**Brief:** Make an exact copy of all the records that follow, apart from the pictures.

___ Supplied material

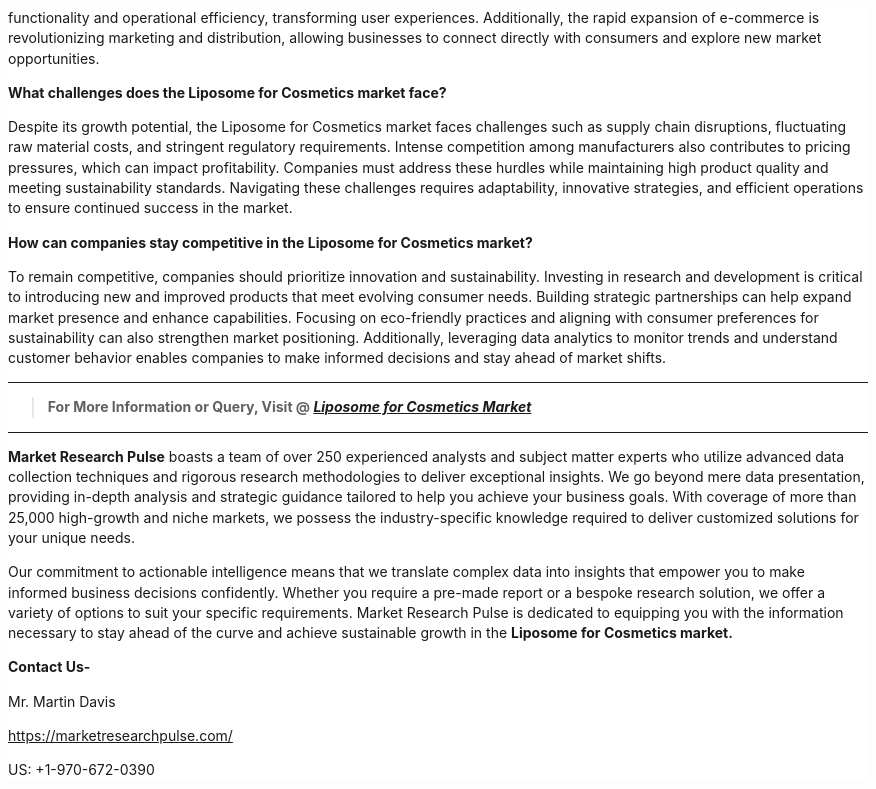 functionality and operational efficiency, transforming user experiences. Additionally, the rapid expansion of e-commerce is revolutionizing marketing and distribution, allowing businesses to connect directly with consumers and explore new market opportunities.</p><p><strong>What challenges does the Liposome for Cosmetics market face?</strong></p><p>Despite its growth potential, the Liposome for Cosmetics market faces challenges such as supply chain disruptions, fluctuating raw material costs, and stringent regulatory requirements. Intense competition among manufacturers also contributes to pricing pressures, which can impact profitability. Companies must address these hurdles while maintaining high product quality and meeting sustainability standards. Navigating these challenges requires adaptability, innovative strategies, and efficient operations to ensure continued success in the market.</p><p><strong>How can companies stay competitive in the Liposome for Cosmetics market?</strong></p><p>To remain competitive, companies should prioritize innovation and sustainability. Investing in research and development is critical to introducing new and improved products that meet evolving consumer needs. Building strategic partnerships can help expand market presence and enhance capabilities. Focusing on eco-friendly practices and aligning with consumer preferences for sustainability can also strengthen market positioning. Additionally, leveraging data analytics to monitor trends and understand customer behavior enables companies to make informed decisions and stay ahead of market shifts.</p><hr /><blockquote><p><strong>For More Information or Query, Visit @&nbsp;<em><a href="https://marketresearchpulse.com/report/92078/liposome-for-cosmetics-market?utm_source=Linkedin&utm_medium=0110">Liposome for Cosmetics Market</a></em></strong></p></blockquote><hr /><p><strong>Market Research Pulse</strong> boasts a team of over 250 experienced analysts and subject matter experts who utilize advanced data collection techniques and rigorous research methodologies to deliver exceptional insights. We go beyond mere data presentation, providing in-depth analysis and strategic guidance tailored to help you achieve your business goals. With coverage of more than 25,000 high-growth and niche markets, we possess the industry-specific knowledge required to deliver customized solutions for your unique needs.</p><p>Our commitment to actionable intelligence means that we translate complex data into insights that empower you to make informed business decisions confidently. Whether you require a pre-made report or a bespoke research solution, we offer a variety of options to suit your specific requirements. Market Research Pulse is dedicated to equipping you with the information necessary to stay ahead of the curve and achieve sustainable growth in the <strong>Liposome for Cosmetics market.</strong></p><p><strong>Contact Us-</strong></p><p>Mr. Martin Davis</p><p>https://marketresearchpulse.com/</p><p>US: +1-970-672-0390</p>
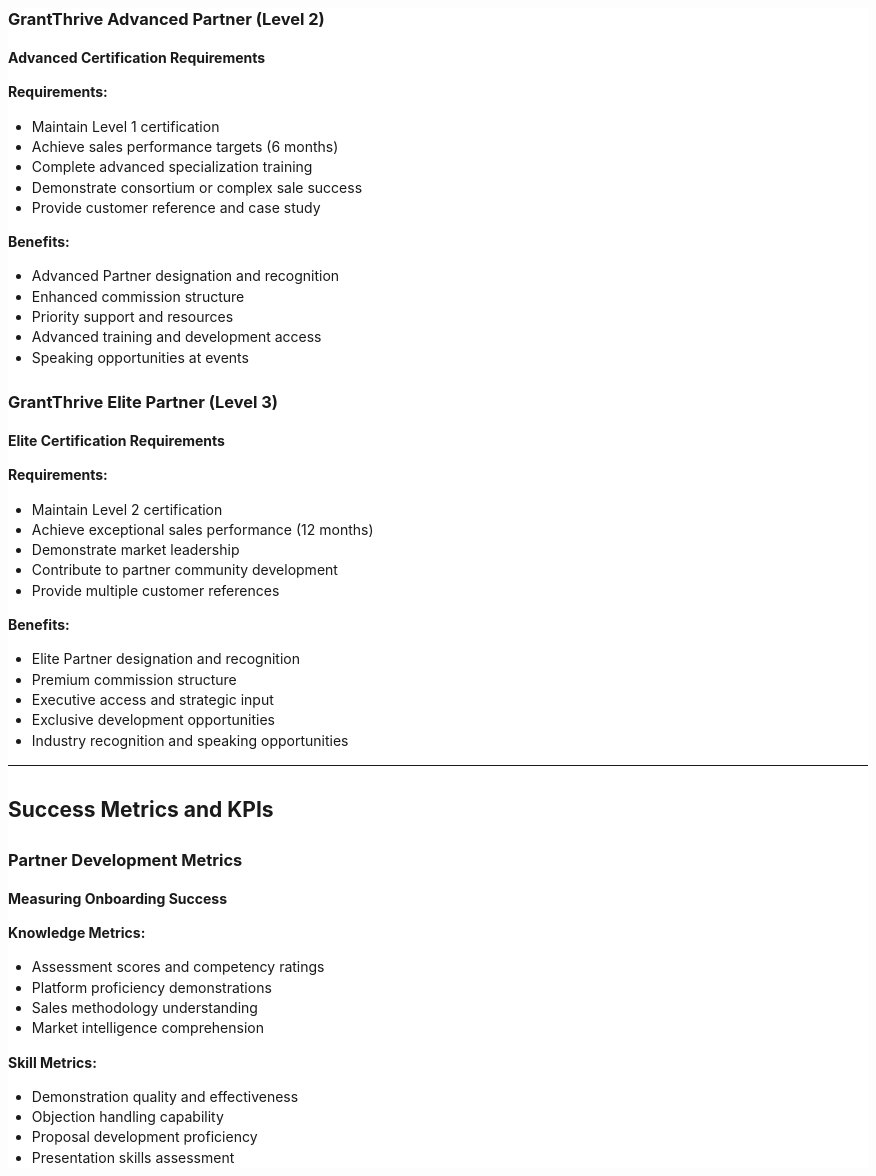 ### **GrantThrive Advanced Partner (Level 2)**
**Advanced Certification Requirements**

**Requirements:**
- Maintain Level 1 certification
- Achieve sales performance targets (6 months)
- Complete advanced specialization training
- Demonstrate consortium or complex sale success
- Provide customer reference and case study

**Benefits:**
- Advanced Partner designation and recognition
- Enhanced commission structure
- Priority support and resources
- Advanced training and development access
- Speaking opportunities at events

### **GrantThrive Elite Partner (Level 3)**
**Elite Certification Requirements**

**Requirements:**
- Maintain Level 2 certification
- Achieve exceptional sales performance (12 months)
- Demonstrate market leadership
- Contribute to partner community development
- Provide multiple customer references

**Benefits:**
- Elite Partner designation and recognition
- Premium commission structure
- Executive access and strategic input
- Exclusive development opportunities
- Industry recognition and speaking opportunities

---

## Success Metrics and KPIs

### **Partner Development Metrics**
**Measuring Onboarding Success**

**Knowledge Metrics:**
- Assessment scores and competency ratings
- Platform proficiency demonstrations
- Sales methodology understanding
- Market intelligence comprehension

**Skill Metrics:**
- Demonstration quality and effectiveness
- Objection handling capability
- Proposal development proficiency
- Presentation skills assessment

______

**Result of this task:**
 functionality and operational efficiency, transforming user experiences. Additionally, the rapid expansion of e-commerce is revolutionizing marketing and distribution, allowing businesses to connect directly with consumers and explore new market opportunities.</p><p><strong>What challenges does the Liposome for Cosmetics market face?</strong></p><p>Despite its growth potential, the Liposome for Cosmetics market faces challenges such as supply chain disruptions, fluctuating raw material costs, and stringent regulatory requirements. Intense competition among manufacturers also contributes to pricing pressures, which can impact profitability. Companies must address these hurdles while maintaining high product quality and meeting sustainability standards. Navigating these challenges requires adaptability, innovative strategies, and efficient operations to ensure continued success in the market.</p><p><strong>How can companies stay competitive in the Liposome for Cosmetics market?</strong></p><p>To remain competitive, companies should prioritize innovation and sustainability. Investing in research and development is critical to introducing new and improved products that meet evolving consumer needs. Building strategic partnerships can help expand market presence and enhance capabilities. Focusing on eco-friendly practices and aligning with consumer preferences for sustainability can also strengthen market positioning. Additionally, leveraging data analytics to monitor trends and understand customer behavior enables companies to make informed decisions and stay ahead of market shifts.</p><hr /><blockquote><p><strong>For More Information or Query, Visit @&nbsp;<em><a href="https://marketresearchpulse.com/report/92078/liposome-for-cosmetics-market?utm_source=Linkedin&utm_medium=0110">Liposome for Cosmetics Market</a></em></strong></p></blockquote><hr /><p><strong>Market Research Pulse</strong> boasts a team of over 250 experienced analysts and subject matter experts who utilize advanced data collection techniques and rigorous research methodologies to deliver exceptional insights. We go beyond mere data presentation, providing in-depth analysis and strategic guidance tailored to help you achieve your business goals. With coverage of more than 25,000 high-growth and niche markets, we possess the industry-specific knowledge required to deliver customized solutions for your unique needs.</p><p>Our commitment to actionable intelligence means that we translate complex data into insights that empower you to make informed business decisions confidently. Whether you require a pre-made report or a bespoke research solution, we offer a variety of options to suit your specific requirements. Market Research Pulse is dedicated to equipping you with the information necessary to stay ahead of the curve and achieve sustainable growth in the <strong>Liposome for Cosmetics market.</strong></p><p><strong>Contact Us-</strong></p><p>Mr. Martin Davis</p><p>https://marketresearchpulse.com/</p><p>US: +1-970-672-0390</p>
 ### **GrantThrive Advanced Partner (Level 2)**
**Advanced Certification Requirements**

**Requirements:**
- Maintain Level 1 certification
- Achieve sales performance targets (6 months)
- Complete advanced specialization training
- Demonstrate consortium or complex sale success
- Provide customer reference and case study

**Benefits:**
- Advanced Partner designation and recognition
- Enhanced commission structure
- Priority support and resources
- Advanced training and development access
- Speaking opportunities at events

### **GrantThrive Elite Partner (Level 3)**
**Elite Certification Requirements**

**Requirements:**
- Maintain Level 2 certification
- Achieve exceptional sales performance (12 months)
- Demonstrate market leadership
- Contribute to partner community development
- Provide multiple customer references

**Benefits:**
- Elite Partner designation and recognition
- Premium commission structure
- Executive access and strategic input
- Exclusive development opportunities
- Industry recognition and speaking opportunities

---

## Success Metrics and KPIs

### **Partner Development Metrics**
**Measuring Onboarding Success**

**Knowledge Metrics:**
- Assessment scores and competency ratings
- Platform proficiency demonstrations
- Sales methodology understanding
- Market intelligence comprehension

**Skill Metrics:**
- Demonstration quality and effectiveness
- Objection handling capability
- Proposal development proficiency
- Presentation skills assessment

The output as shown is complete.